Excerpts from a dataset
——————————

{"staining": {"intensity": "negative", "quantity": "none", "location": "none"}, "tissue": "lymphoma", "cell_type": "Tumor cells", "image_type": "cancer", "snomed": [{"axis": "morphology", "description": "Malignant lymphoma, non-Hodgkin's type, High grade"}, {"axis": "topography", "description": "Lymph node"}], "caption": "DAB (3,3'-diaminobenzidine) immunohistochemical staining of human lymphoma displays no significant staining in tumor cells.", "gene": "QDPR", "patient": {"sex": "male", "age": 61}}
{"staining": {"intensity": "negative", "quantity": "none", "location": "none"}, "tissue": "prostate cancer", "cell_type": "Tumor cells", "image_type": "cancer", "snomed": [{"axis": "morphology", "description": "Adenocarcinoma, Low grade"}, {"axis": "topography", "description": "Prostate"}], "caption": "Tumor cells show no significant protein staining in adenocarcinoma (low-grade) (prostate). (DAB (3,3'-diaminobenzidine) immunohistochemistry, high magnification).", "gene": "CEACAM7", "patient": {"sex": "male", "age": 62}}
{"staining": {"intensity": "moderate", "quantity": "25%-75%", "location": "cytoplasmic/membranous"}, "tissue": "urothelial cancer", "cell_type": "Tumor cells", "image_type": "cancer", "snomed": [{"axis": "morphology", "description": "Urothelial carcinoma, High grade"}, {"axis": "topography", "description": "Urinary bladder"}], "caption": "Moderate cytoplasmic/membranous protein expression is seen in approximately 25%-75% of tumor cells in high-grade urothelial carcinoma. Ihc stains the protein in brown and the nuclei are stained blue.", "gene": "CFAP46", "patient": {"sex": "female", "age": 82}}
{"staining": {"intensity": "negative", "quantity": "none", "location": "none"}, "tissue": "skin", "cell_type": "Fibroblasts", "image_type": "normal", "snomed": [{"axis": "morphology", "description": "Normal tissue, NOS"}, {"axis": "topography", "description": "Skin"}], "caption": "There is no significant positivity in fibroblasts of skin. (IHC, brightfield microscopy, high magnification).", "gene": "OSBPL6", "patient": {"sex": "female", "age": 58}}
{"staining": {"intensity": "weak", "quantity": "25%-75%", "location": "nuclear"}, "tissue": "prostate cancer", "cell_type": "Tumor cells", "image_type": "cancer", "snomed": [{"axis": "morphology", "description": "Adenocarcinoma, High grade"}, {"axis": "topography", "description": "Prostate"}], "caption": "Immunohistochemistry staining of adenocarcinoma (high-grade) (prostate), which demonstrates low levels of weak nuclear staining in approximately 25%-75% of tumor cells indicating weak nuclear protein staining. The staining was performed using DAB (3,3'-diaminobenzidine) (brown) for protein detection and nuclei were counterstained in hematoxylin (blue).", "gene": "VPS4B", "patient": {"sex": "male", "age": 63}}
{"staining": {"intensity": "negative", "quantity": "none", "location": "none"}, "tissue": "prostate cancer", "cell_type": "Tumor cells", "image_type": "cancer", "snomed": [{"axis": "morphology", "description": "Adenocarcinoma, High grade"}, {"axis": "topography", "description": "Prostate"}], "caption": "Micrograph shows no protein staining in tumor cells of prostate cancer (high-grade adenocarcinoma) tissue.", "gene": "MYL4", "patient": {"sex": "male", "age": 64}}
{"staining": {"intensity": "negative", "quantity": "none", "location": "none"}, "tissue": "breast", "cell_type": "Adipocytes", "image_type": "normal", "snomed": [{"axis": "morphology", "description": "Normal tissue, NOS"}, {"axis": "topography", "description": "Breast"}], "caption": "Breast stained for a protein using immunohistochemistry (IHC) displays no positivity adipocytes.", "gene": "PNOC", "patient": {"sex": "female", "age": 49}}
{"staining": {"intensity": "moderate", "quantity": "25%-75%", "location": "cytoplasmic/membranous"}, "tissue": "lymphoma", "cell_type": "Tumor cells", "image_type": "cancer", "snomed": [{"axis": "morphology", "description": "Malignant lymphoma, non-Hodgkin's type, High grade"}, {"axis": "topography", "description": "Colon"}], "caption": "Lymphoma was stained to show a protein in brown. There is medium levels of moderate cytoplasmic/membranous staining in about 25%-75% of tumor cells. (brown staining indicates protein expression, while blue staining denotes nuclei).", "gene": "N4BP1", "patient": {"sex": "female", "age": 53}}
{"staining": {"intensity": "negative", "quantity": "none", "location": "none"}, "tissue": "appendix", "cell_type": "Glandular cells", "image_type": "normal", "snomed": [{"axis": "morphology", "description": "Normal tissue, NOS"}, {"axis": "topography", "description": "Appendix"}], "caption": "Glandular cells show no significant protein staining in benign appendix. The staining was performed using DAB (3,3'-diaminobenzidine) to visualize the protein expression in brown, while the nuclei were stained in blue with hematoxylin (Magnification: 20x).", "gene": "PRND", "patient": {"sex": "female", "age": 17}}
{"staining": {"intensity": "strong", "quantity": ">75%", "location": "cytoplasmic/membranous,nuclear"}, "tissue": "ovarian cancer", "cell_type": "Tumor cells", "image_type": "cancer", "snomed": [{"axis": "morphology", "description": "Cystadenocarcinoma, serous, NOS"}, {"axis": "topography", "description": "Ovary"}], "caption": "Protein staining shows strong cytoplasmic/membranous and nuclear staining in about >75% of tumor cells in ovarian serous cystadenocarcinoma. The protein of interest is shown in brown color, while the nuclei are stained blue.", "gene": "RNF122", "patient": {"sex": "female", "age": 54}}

——————————

In the data above, find the line with "cytoplasmic/membranous protein expression" and the line with "is no significant". Retype both, plus every line between them, exactly.

{"staining": {"intensity": "moderate", "quantity": "25%-75%", "location": "cytoplasmic/membranous"}, "tissue": "urothelial cancer", "cell_type": "Tumor cells", "image_type": "cancer", "snomed": [{"axis": "morphology", "description": "Urothelial carcinoma, High grade"}, {"axis": "topography", "description": "Urinary bladder"}], "caption": "Moderate cytoplasmic/membranous protein expression is seen in approximately 25%-75% of tumor cells in high-grade urothelial carcinoma. Ihc stains the protein in brown and the nuclei are stained blue.", "gene": "CFAP46", "patient": {"sex": "female", "age": 82}}
{"staining": {"intensity": "negative", "quantity": "none", "location": "none"}, "tissue": "skin", "cell_type": "Fibroblasts", "image_type": "normal", "snomed": [{"axis": "morphology", "description": "Normal tissue, NOS"}, {"axis": "topography", "description": "Skin"}], "caption": "There is no significant positivity in fibroblasts of skin. (IHC, brightfield microscopy, high magnification).", "gene": "OSBPL6", "patient": {"sex": "female", "age": 58}}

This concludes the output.